At his genesis, Tarzan was a hero for racists. Gerald Early links the early success of Tarzan to the story’s historical context. When Edgar Rice Burroughs wrote Tarzan of the Apes in 1911 and 1912, Jack Johnson reigned as the first black heavyweight champion of the world. Race riots broke out in 1910 when Johnson defeated white former champion Jim Jeffries. Thus, says Early, for whites insecure about their assumed superiority to blacks, the idea of “a white lord of the apes who is able physically not only to beat the apes but also African warriors was not without its political significance.”
Martin Luther King Jr.’s “Letter from Birmingham Jail” was composed on the edges of newspaper, pieces of toilet paper and anything else his confidantes could smuggle in to King.

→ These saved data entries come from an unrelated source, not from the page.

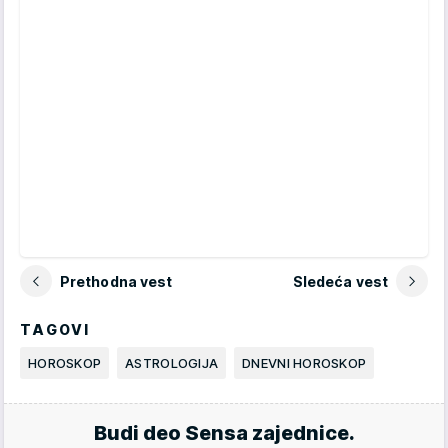
Prethodna vest
Sledeća vest
TAGOVI
HOROSKOP
ASTROLOGIJA
DNEVNI HOROSKOP
Budi deo Sensa zajednice.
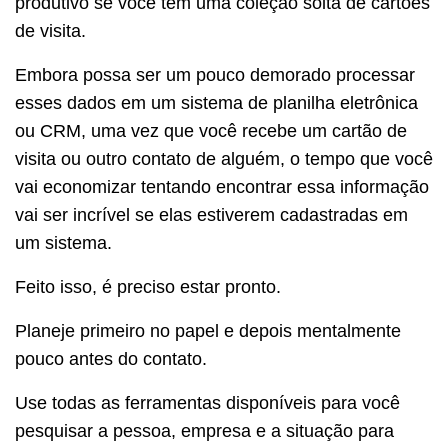
produtivo se você tem uma coleção solta de cartões
de visita.
Embora possa ser um pouco demorado processar
esses dados em um sistema de planilha eletrônica
ou CRM, uma vez que você recebe um cartão de
visita ou outro contato de alguém, o tempo que você
vai economizar tentando encontrar essa informação
vai ser incrível se elas estiverem cadastradas em
um sistema.
Feito isso, é preciso estar pronto.
Planeje primeiro no papel e depois mentalmente
pouco antes do contato.
Use todas as ferramentas disponíveis para você
pesquisar a pessoa, empresa e a situação para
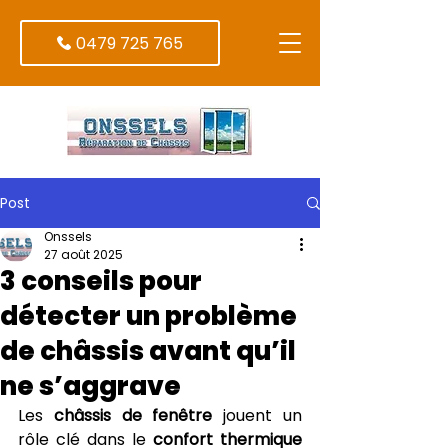
0479 725 765
Post
Onssels
27 août 2025
3 conseils pour
détecter un problème
de châssis avant qu’il
ne s’aggrave
Les 
châssis de fenêtre
 jouent un 
rôle clé dans le 
confort thermique 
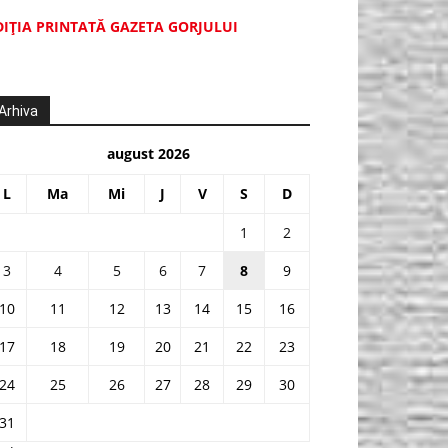
DIŢIA PRINTATĂ GAZETA GORJULUI
Arhiva
august 2026
L
Ma
Mi
J
V
S
D
1
2
3
4
5
6
7
8
9
10
11
12
13
14
15
16
17
18
19
20
21
22
23
24
25
26
27
28
29
30
31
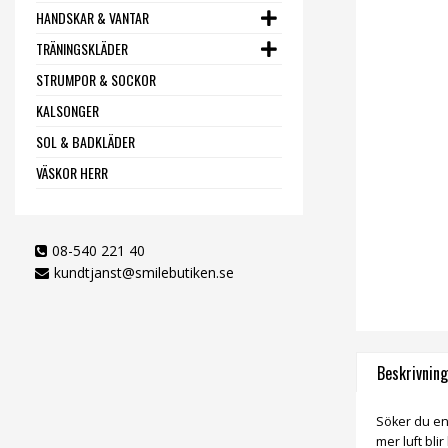
HANDSKAR & VANTAR
TRÄNINGSKLÄDER
STRUMPOR & SOCKOR
KALSONGER
SOL & BADKLÄDER
VÄSKOR HERR
08-540 221 40
kundtjanst@smilebutiken.se
Beskrivning
Söker du en 
mer luft bli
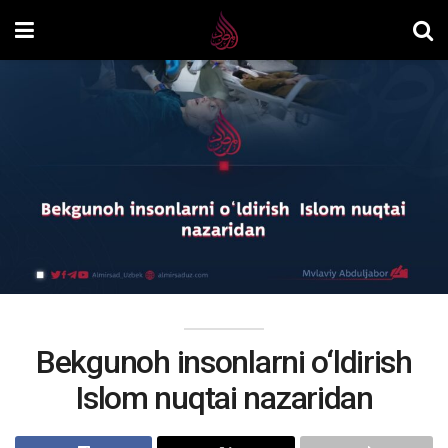
Bekgunoh insonlarni o‘ldirish
Islom nuqtai nazaridan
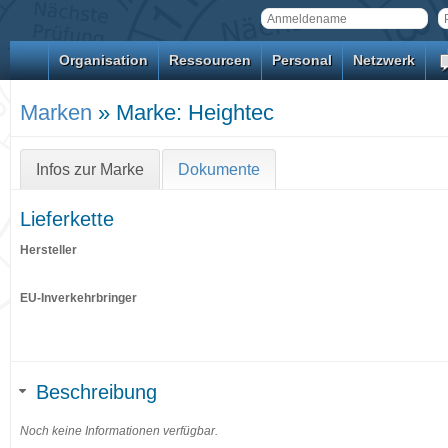
Organisation
Ressourcen
Personal
Netzwerk
Marken
» Marke: Heightec
Infos zur Marke
Dokumente
Lieferkette
Hersteller
EU-Inverkehrbringer
Beschreibung
Noch keine Informationen verfügbar.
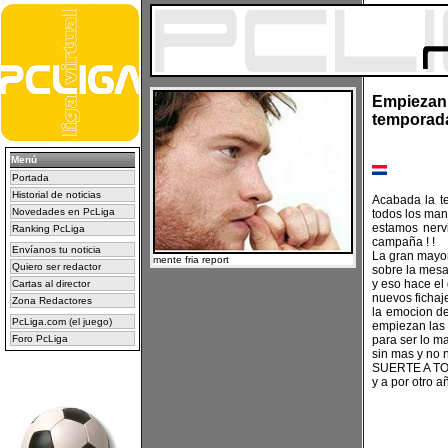
Empiezan 
temporada
Menú
Portada
Historial de noticias
Acabada la t
Novedades en PcLiga
todos los ma
estamos nerv
Ranking PcLiga
campaña ! !
Envíanos tu noticia
La gran mayor
mente fria report
Quiero ser redactor
sobre la mes
y eso hace el
Cartas al director
nuevos fichaje
Zona Redactores
la emocion del
PcLiga.com (el juego)
empiezan las
Foro PcLiga
para ser lo m
sin mas y no 
SUERTE A TO
y a por otro a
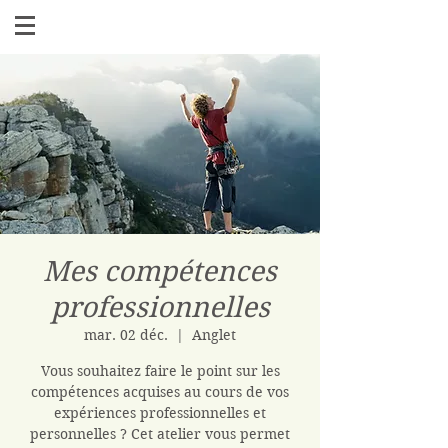
Mes compétences
professionnelles
mar. 02 déc.
  |  
Anglet
Vous souhaitez faire le point sur les
compétences acquises au cours de vos
expériences professionnelles et
personnelles ? Cet atelier vous permet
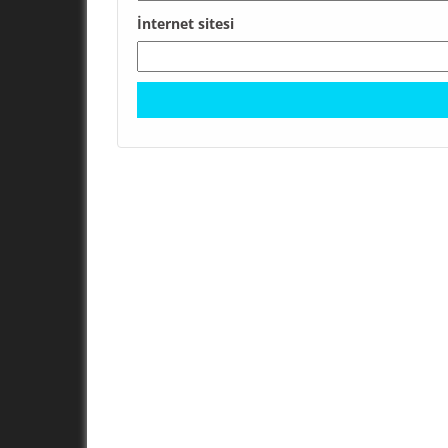
İnternet sitesi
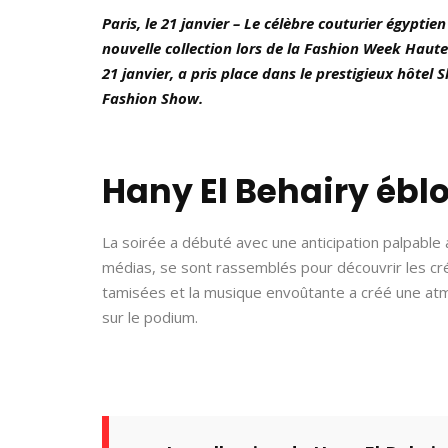
Paris, le 21 janvier – Le célèbre couturier égypti
nouvelle collection lors de la Fashion Week Haute
21 janvier, a pris place dans le prestigieux hôtel 
Fashion Show.
Hany El Behairy éblo
La soirée a débuté avec une anticipation palpable a
médias, se sont rassemblés pour découvrir les cré
tamisées et la musique envoûtante a créé une atmo
sur le podium.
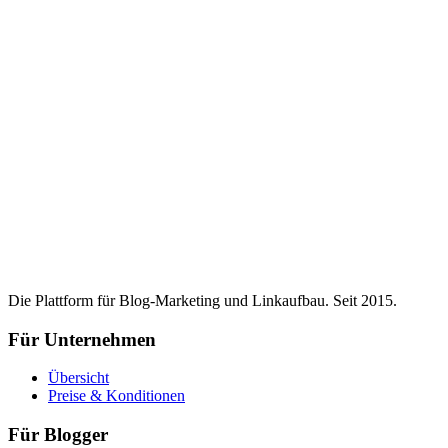
Die Plattform für Blog-Marketing und Linkaufbau. Seit 2015.
Für Unternehmen
Übersicht
Preise & Konditionen
Für Blogger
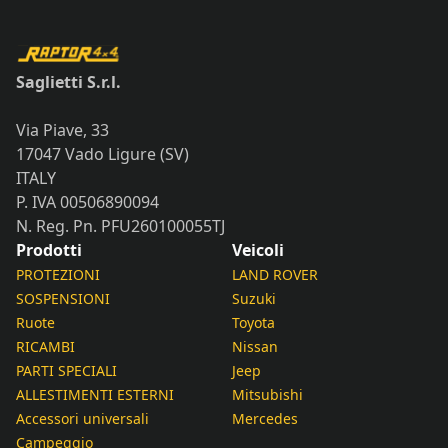
Saglietti S.r.l.
Via Piave, 33
17047 Vado Ligure (SV)
ITALY
P. IVA 00506890094
N. Reg. Pn. PFU260100055TJ
Prodotti
Veicoli
PROTEZIONI
LAND ROVER
SOSPENSIONI
Suzuki
Ruote
Toyota
RICAMBI
Nissan
PARTI SPECIALI
Jeep
ALLESTIMENTI ESTERNI
Mitsubishi
Accessori universali
Mercedes
Campeggio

The letter was at first reproduced only in bits quoted in national news outlets, then disseminated in full as a pamphlet by the American Friends Service Committee. On June 12, 1963, two months after it was written, it was published in a national periodical—the Christian Century. The letter has become a kind of canonical American text, but the original scraps of the manuscript were thrown away.
If you find these gleanings even half as fascinating as I do, you will be interested in my single-volume source: A New Literary History of America (Harvard University Press), edited by Greil Marcus and Werner Sollors. With some 200 articles and contributors who include novelists, historians and literary scholars, this 1,128-page book never fails to engross and edify.
I could say more, but you have to experience it for yourself. So while you hie to a bookstore, I’m going to read the articles on the Winchester rifle, the first appearance of Mickey Mouse and “The Plight of Conservative Literature.”